At first our country was governed by Americans with the help of Filipinos, later, by Filipinos with the gradually diminishing intervention of Americans.  Today our government is practically in our own hands.  The intimate and unselfish collaboration between our two countries has no parallel in history and is the inspiration of subject peoples in many lands.  On the part of the United States, there was shown the purest altruism and disinterest, and on our part, undivided loyalty, and eagerness to learn and work for the attainment of common aims and purposes.

As we are about to reach the end of the road we have traveled under the guidance of the United States, and to attain the fulfillment of our aspirations, there is nothing in our hearts except gratitude to America and the abiding hope that she will continue to assist us in the trying days ahead.

Veterans of the Revolution!

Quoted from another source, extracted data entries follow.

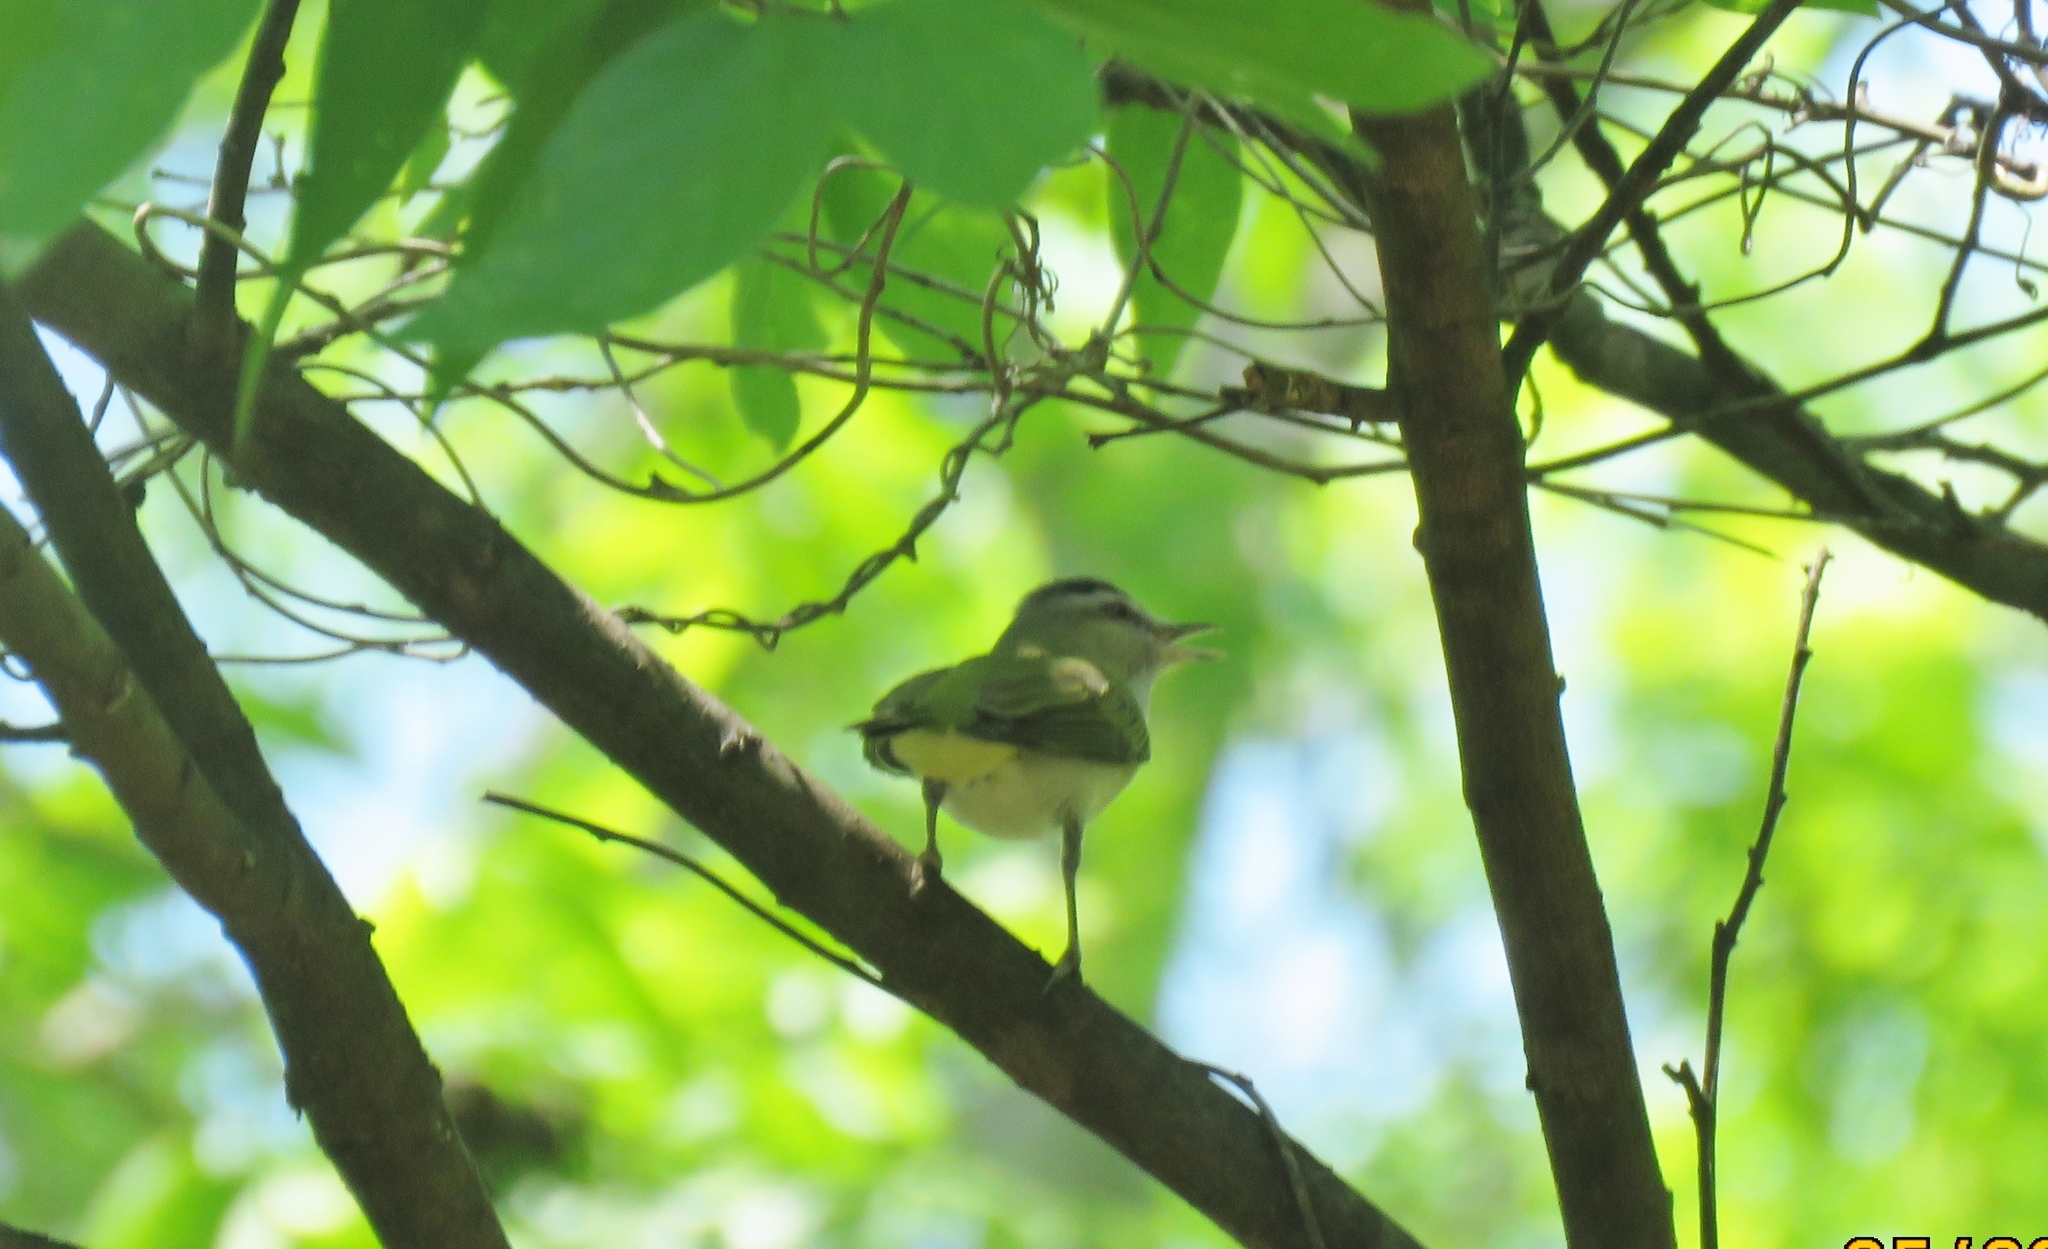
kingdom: Animalia
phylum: Chordata
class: Aves
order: Passeriformes
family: Vireonidae
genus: Vireo
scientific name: Vireo olivaceus
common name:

You are members of a glorious generation, now passing from the scene.  Your ranks are broken and your numbers are less by the heroes who are not with us today…Luna, Bonifacio, Del Pilar, Malvar, Jacinto, Quezon, Leyva and uncounted others who do not answer today’s roll call.  But our people will never forget them, nor you.  You have taught us to fight, to die for freedom.  You have proved to us that liberty is more precious than life itself.  You have shown us, by brilliant example, that it is the duty of those who survive the struggles of war to live for their country as valiantly and as courageously as those who die.  You have shown us the example of unstinted service and sacrifice for the nation’s good.

I pledge to you here and now that the torch of liberty you lighted 48 years ago will not go out during our time.  I pledge my own efforts to hold that flaming brand aloft with every fibre of my being.  The proud banner of liberty you unfurled here will fly proudly over your children and those who come after them.  We will maintain our freedom, we will maintain our national honor, we will maintain the institutions of democracy and our faith in God and in human dignity with the same perseverance and sacrifice that you showed and offered so many years ago.

We do not fear any nation.  We do not suspect any people of having designs against us.  We ask for assistance, from friends who are in a position to give assistance.  I do not look for evil purpose in the offer of assistance.  But we will resist, even as you resisted, with our lives and our treasures any assault against our institutions and our national independence.

In the name of the cause for which your comrades died and struggled, we pledge ourselves on this sacred soil, enriched now by the blood of two generations of soldiers of liberty, to carry on this noble work, so nobly begun.